WHAT YOU NEED TO KNOW: True Temper, the parent company behind the No. 1 played iron shaft on the PGA Tour for decades and the largest shaft company in the game, is getting into the grip business. Its first venture is the Icon, a familiar-looking, single-material rubber grip with distinctive traction elements that the company hopes will appeal to better players, particularly those playing the professional tours.
PRICING: $7 per grip, plus installation.
3 COOL THINGS 1. Tour friendly
The Icon features a relatively similar look and construction to the most popular grip played on the PGA Tour, the Tour Velvet from industry leader Golf Pride. That’s probably not a surprise, given the first order of business for True Temper is getting tour adoption of the leading shaft company’s first-ever grip. Like the Tour Velvet, it will be a single-compound rubber construction and hover around 50 grams in weight in both 58 and 60 Round sizes. It also features a perforated pattern throughout the entire grip, much like similar grips in this space including Tour Velvet and Lamkin’s Crossline.
2. Pattern-based thinking
Of course, there is a fine line between doing the same thing as the category leader and innovating in a way that seems better but not too different. That’s the challenge of trying to get a relatively homogenous group of tour player to adopt your new product. True Temper has seen that in reverse in the shaft space, and now they find themselves on the chasing end of that arrangement. Icon straddles that same but better and not too different technology tightrope by working on the Icon’s tracktion feature. Specifically, the perforation on the Icon is what the company calls “five axes of traction” or a shape that looks more like an “X” on top of a vertical line, somewhat like an elongated asterisk. More importantly, the density of the perforation pattern is 20 percent greater than on Tour Velvet, with an even greater density on the lower portion of the grip where typically the ungloved hand would rest. It is not simply a visual change, said True Temper’s Don Brown, vice president of innovation, who noted the grip project has been three years in the making.

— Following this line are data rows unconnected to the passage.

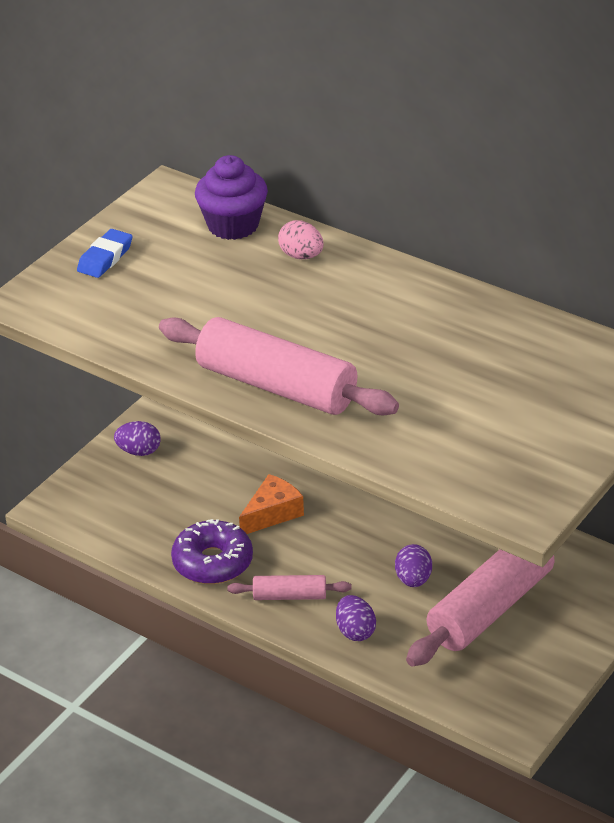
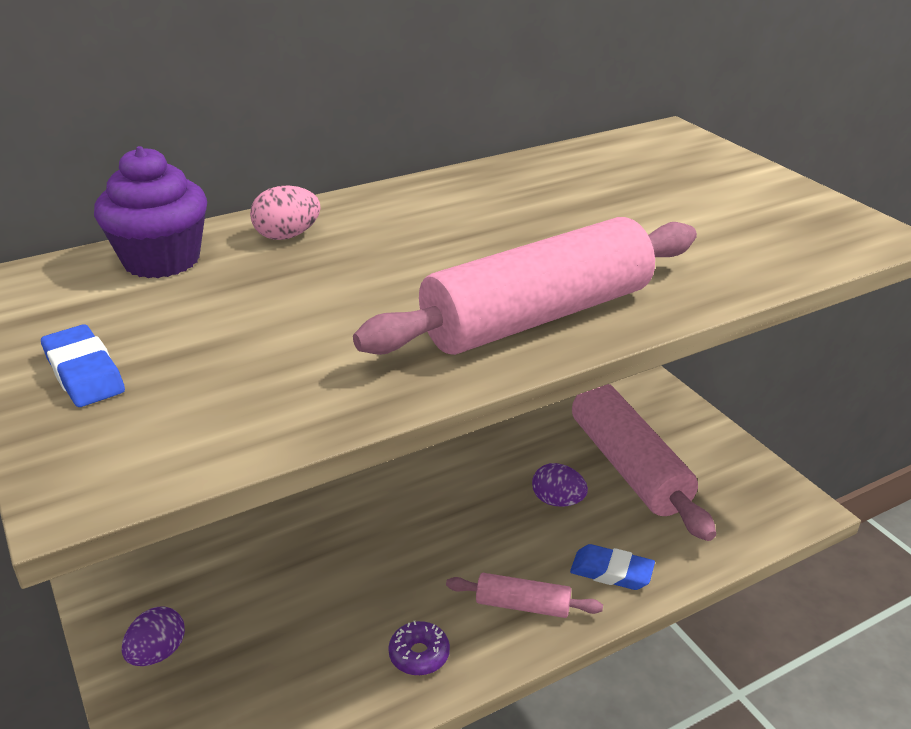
camera: 65 degrees left, 5 degrees down
(212, 562) = (419, 655): purple donut -> purple donut, size x0.55
(272, 513) = (377, 569): orange cheese -> none
(289, 596) = (523, 605): pink rolling pin -> pink rolling pin turned 75 degrees clockwise
(355, 631) = (611, 572): purple egg -> blue eraser

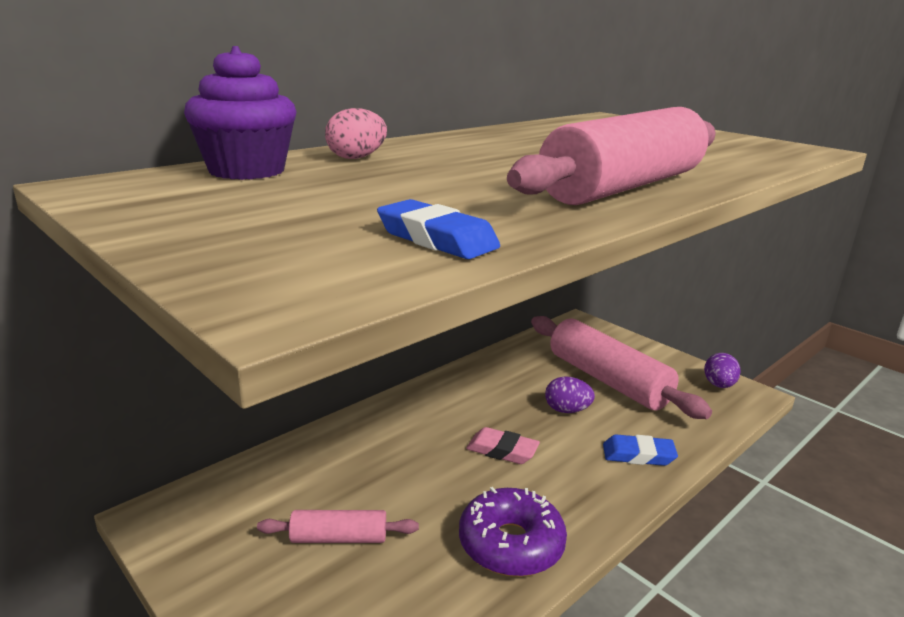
camera: 15 degrees left, 10 degrees down
(84, 373) = (219, 230): blue eraser -> blue eraser (437, 239)
(157, 653) = (248, 586): purple egg -> purple egg (719, 385)
(419, 655) = (511, 544): purple donut -> purple donut, size x1.81
(459, 543) = (502, 450): none -> pink eraser
(523, 605) = (580, 490): pink rolling pin -> pink rolling pin (339, 538)

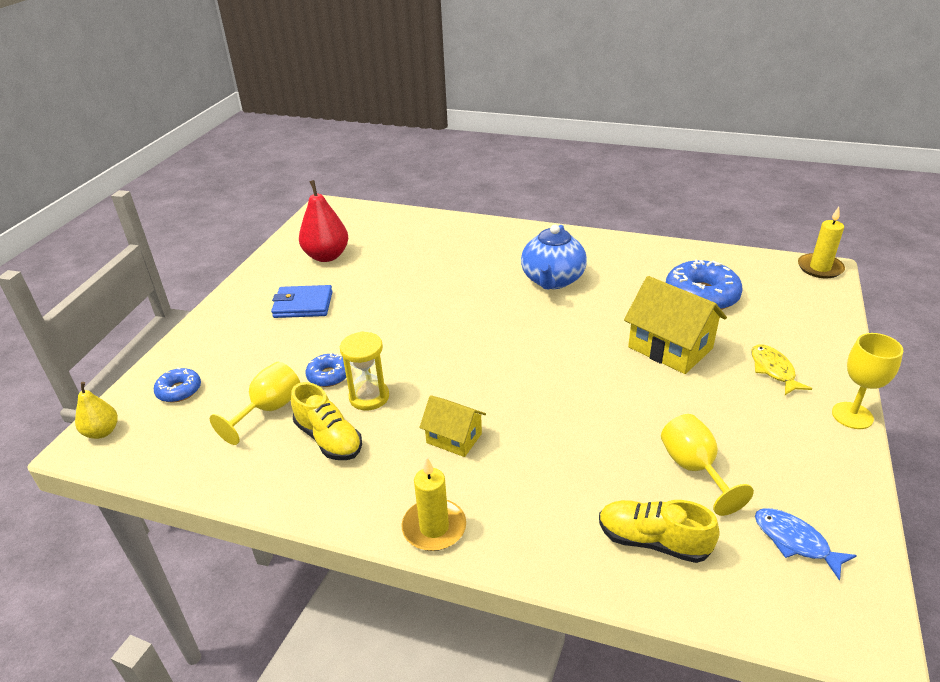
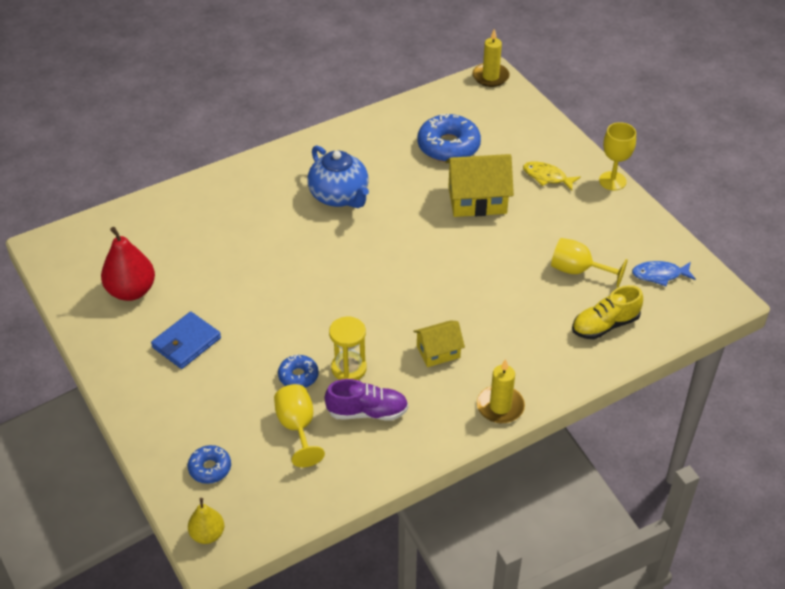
camera: 50 degrees left, 10 degrees up
(328, 439) = (367, 412): yellow shoe -> purple shoe

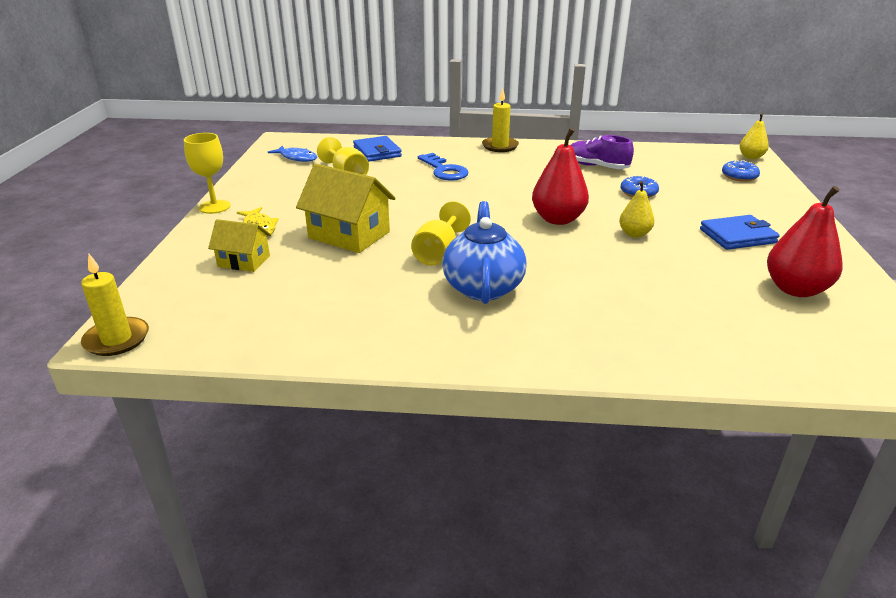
camera: 145 degrees left, 15 degrees down
(271, 304) = (634, 234): none -> yellow pear
(297, 427) = (657, 174): yellow goblet -> yellow goblet (438, 253)
(343, 295) = (558, 219): none -> red pear
(349, 368) = (592, 185): yellow hourglass -> none
(438, 352) = (512, 173): yellow house -> yellow house (244, 261)
(448, 146) = (301, 286): blue donut -> none
(504, 324) = (444, 170): none -> blue key
(605, 325) = (377, 152): yellow shoe -> blue wallet

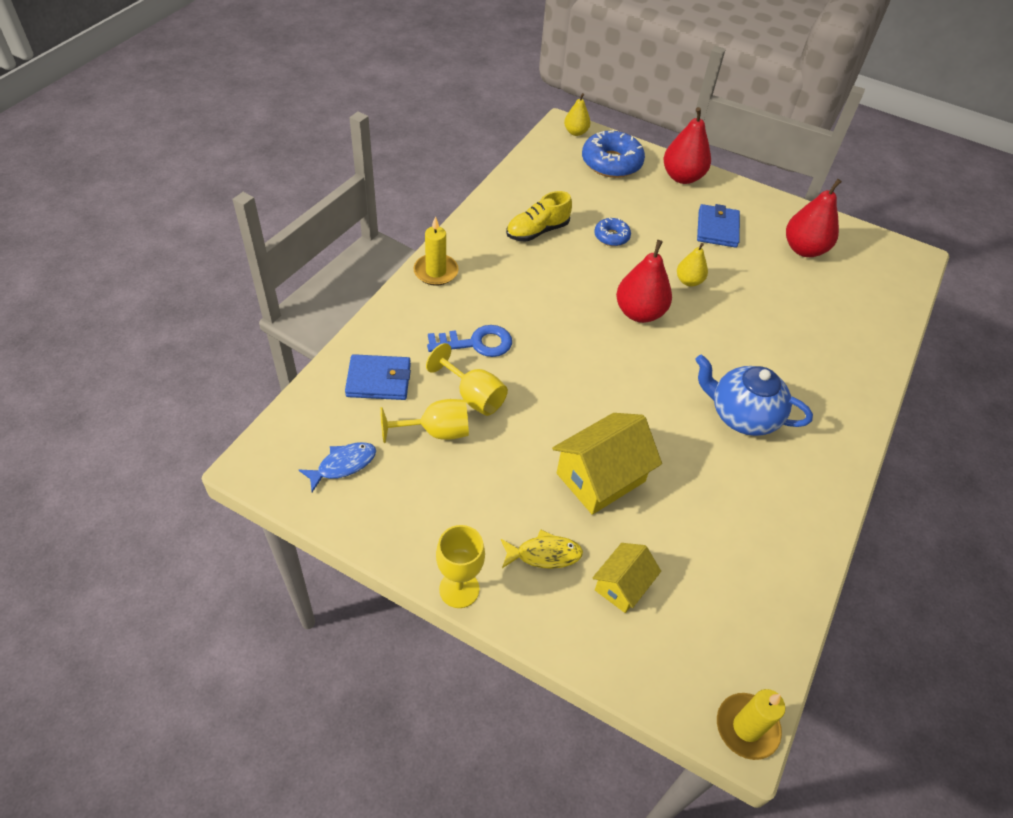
camera: 70 degrees left, 20 degrees up
(438, 253) = (669, 421): yellow goblet -> yellow goblet (473, 396)
(597, 166) = (537, 231): purple shoe -> yellow shoe
(739, 176) = (611, 163): blue donut -> blue donut, size x1.86
(784, 208) = (682, 177): none -> red pear

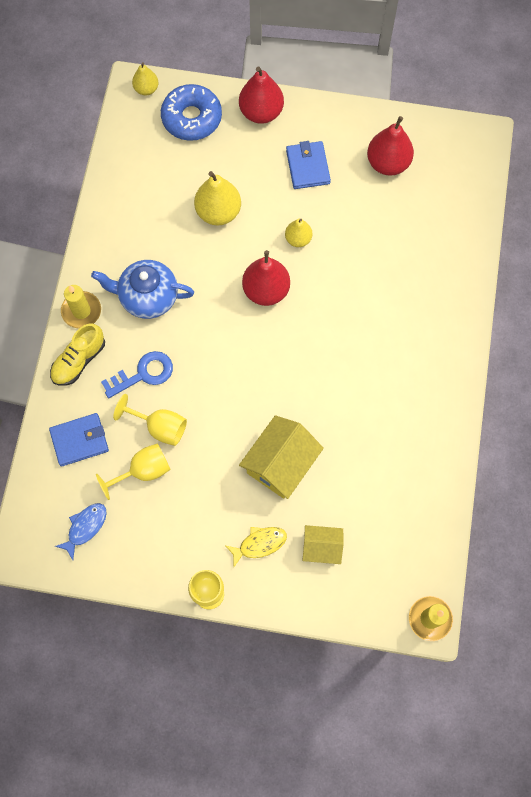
camera: 15 degrees left, 20 degrees up
(537, 231) = (152, 230): yellow shoe -> yellow shoe (79, 360)
(611, 236) = (218, 212): blue donut -> yellow pear
(622, 585) = (321, 547): yellow house -> yellow house turned 75 degrees clockwise
(742, 415) = (373, 364): blue teapot -> blue teapot (147, 297)

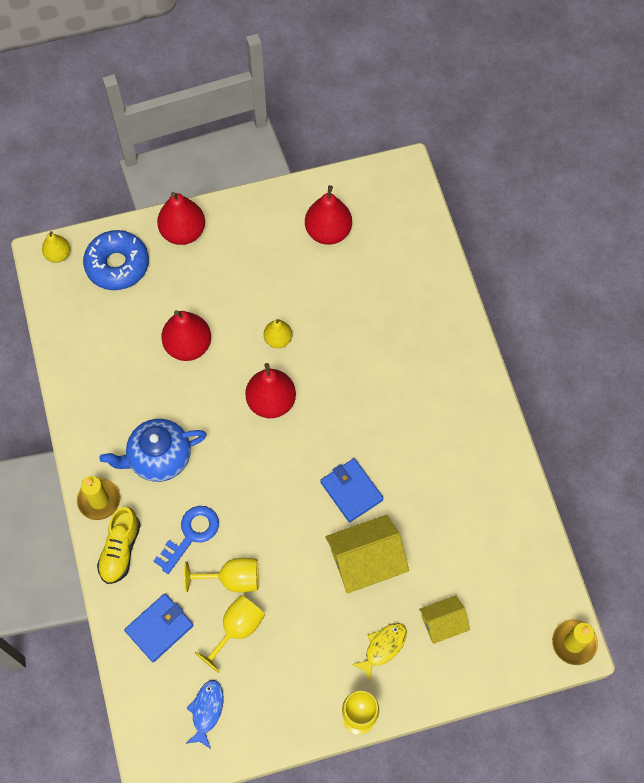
camera: 25 degrees left, 5 degrees down
(218, 212) = (188, 345): yellow pear -> red pear
(280, 464) = (365, 561): yellow house -> yellow house turned 60 degrees clockwise
(308, 167) = (254, 266): blue wallet -> blue wallet (351, 491)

“A lot of what we’ve been doing is balancing our perforation pattern and depth with the compound to get something that from a firmness standpoint feels very similar to what is popular out on tour while providing more traction,” he said.
3. Only the beginning
While Icon will be offered initially in only the two most popular sizes, Brown said the plans are for a full lineup. That plan involves offering the same Icon look in a range of firmnesses. Rather than having to play a completely different kind of grip to get something softer, or presumably firmer, future Icon offerings will come in different durometers to resonate with players looking for something softer than the grip played by those with 120 mile per hour swing speeds.